Probablemente el mundo se está volviendo un poco loco y
hemos de acostumbrarnos a más controles cuando viajemos. Hasta hace unas
semanas, para cruzar a pie de los Estados Unidos a México por la frontera de
Tijuana no había más que una puerta giratoria que uno cruzaba sin vigilancia, y
una pasarela pobre que era la bienvenida al otro país. Ahora todo cambia, hay
unas salas improvisadas con rótulos muy nuevos por las que se extienden las
filas de gente que quiere cruzar. Ahora hay controles de pasaportes, y tasas, y
tiempos de espera, y preguntas.
Vuelve a hacer
mucho calor en la frontera de las Californias a finales de noviembre. Cruzamos
el control terrestre y salimos a una calle polvorienta, a un cartel escrito
burdamente a mano: SALIDA / EXIT. De camino al aeropuerto el taxista, un hombre
tranquilo de bigote entrecano, nos cuenta que él pasó una vez por el DF, pero
enseguida se salió: “Demasiada gente con demasiada prisa”. Fue cuando muchos
años después volvió a visitar su tierra, Morelia, allá en el sur.
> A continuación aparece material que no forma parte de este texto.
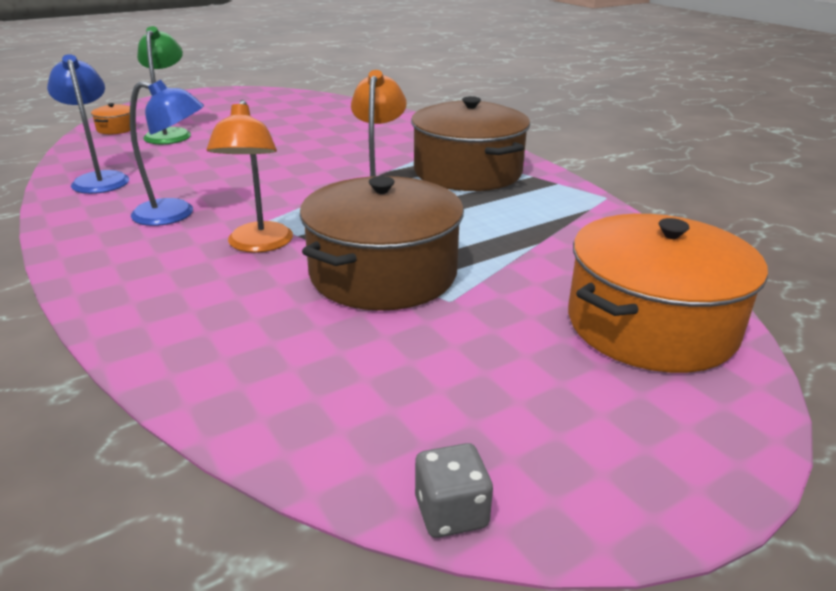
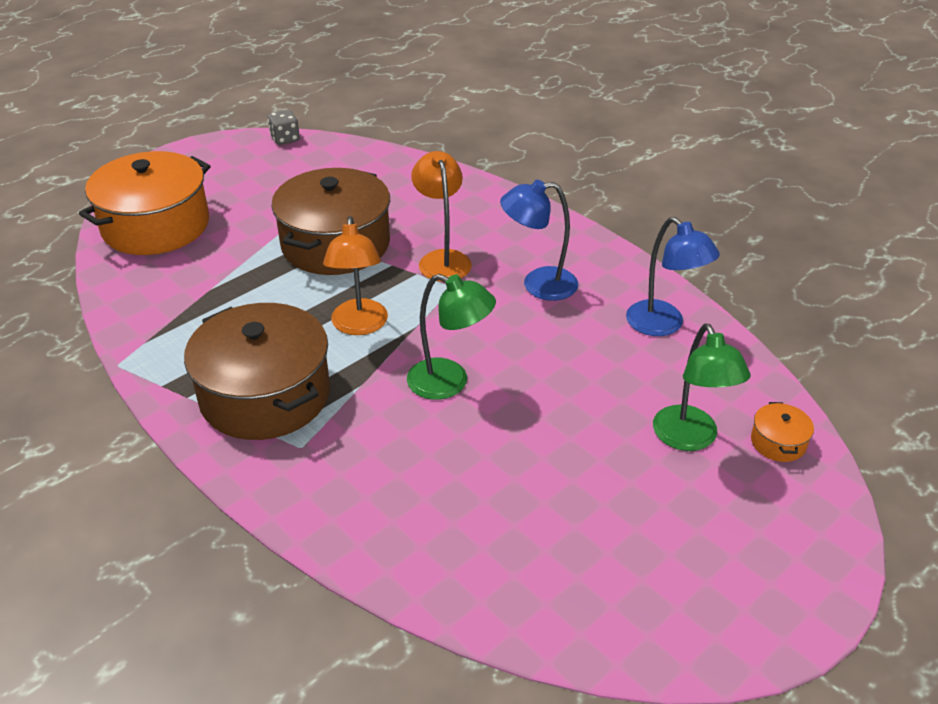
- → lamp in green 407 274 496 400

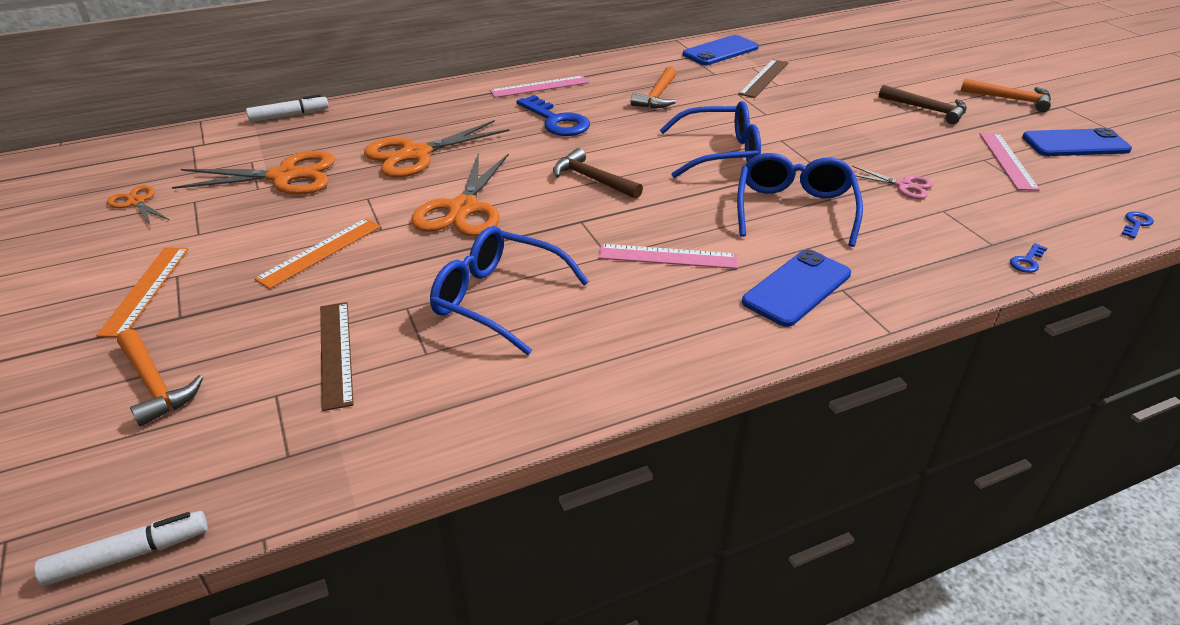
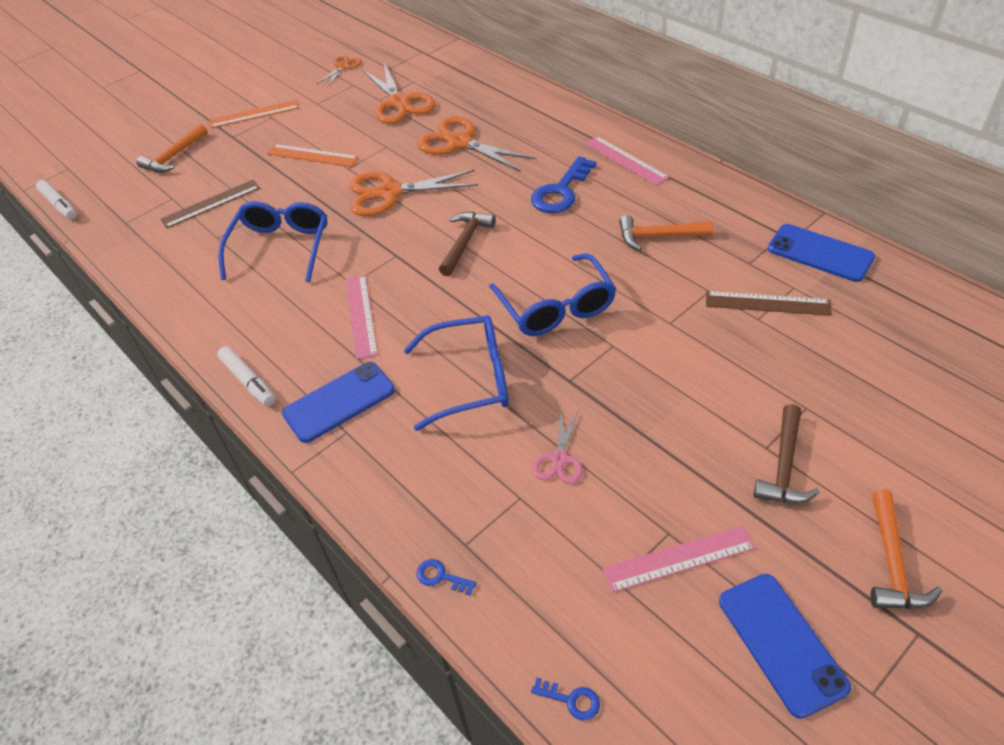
felt pen in pure white 246 94 329 122 → felt pen in pure white 217 346 276 406, move
phone in royal blue 742 249 851 327 → phone in royal blue 282 362 395 443, 60 degrees counterclockwise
Ahora le quedaba
el recuerdo de la familia diciéndole que se quedara, muchos mangos tirados por
el suelo, miles de pesos que tendría que volver a ahorrar para volver a verlos.
A lo largo de
la valla fronteriza, coronada de alambres retorcidos, hay cientos de cruces con
nombres de los que murieron intentando llegar al otro lado. “Y no están ni la
mitad, pues”, dice el taxista. Desde el aeropuerto de Tijuana están
construyendo un puente, una pasarela que cruza por arriba la frontera, y que
establecerá en pocos meses una conexión directa con la ciudad de San Diego.
El avión se
eleva sobre las barriadas pardas y desordenadas de Tijuana, sobre la
discontinua costa pacífica, sobre desiertos arrugados. Hacemos una escala muy
breve en Guadalajara, Jalisco. La ciudad está en un gran llano, rodeada de
montañas en cuyas laderas brillan pequeños lagos. Por si no es suficientemente
significativo el nombre, que me trae un recuerdo tan reciente de Castilla-La
Mancha, frente a la puerta por la que desembarcamos me encuentro con un pequeño
restaurante que se llama El Quijote. La parada no da para más que para comer
allí una torta ahogada y para ver la puesta de sol tras las montañas de
Jalisco.
Y al llegar a
Ciudad de México está la impresión de una ciudad inabarcable. Desde la
ventanilla del avión se ven interminables cuadrículas luminosas, y uno siente
vértigo al pensar en los millones de vidas que están latiendo ahí abajo,
respirando la misma prisa en todo lo ancho de lo que Carlos Fuentes llamó “la
región más transparente del aire”.
El taxista
hace unas maniobras temerarias e innecesarias, todo el mundo nos advierte de
guardarnos de la policía, la noche es fresca y muy agradable, como una noche
tranquila de verano. El cambio horario es de tan sólo dos horas, en comparación
con los viajes a Europa, esto es una pequeña excursión. Cenamos una rica
ensalada de pollo, nachos de queso y frijoles, en un restaurante con una decena
de televisiones que están retransmitiendo combates de boxeo desde Las Vegas,
Nevada. Algunos comentan la jugada, la mayoría de clientes miran con cara de
asombro y un punto de pasión desde sus mesas, en silencio. De repente el
boxeador mexicano, un peso superpluma que se llama ‘El Bandido’ Vargas, le
arrea dos zurdazos al japonés Miura y lo deja mareado. Después le da bien duro
hasta que lo tira al suelo. El japonés intenta rehacerse, avanza a gatas y se vuelve a caer
solo. Hay algunas palmas, algún grito ahogado cuando levantan el brazo del
vencedor, que tiene el pómulo levantado y una mirada poco recomendable. Y los
locutores empiezan a gritar porque está a punto de empezar el verdadero combate
del año, entre un puertorriqueño y otro mexicano. Hay en el ambiente una expectación que parece de otro tiempo.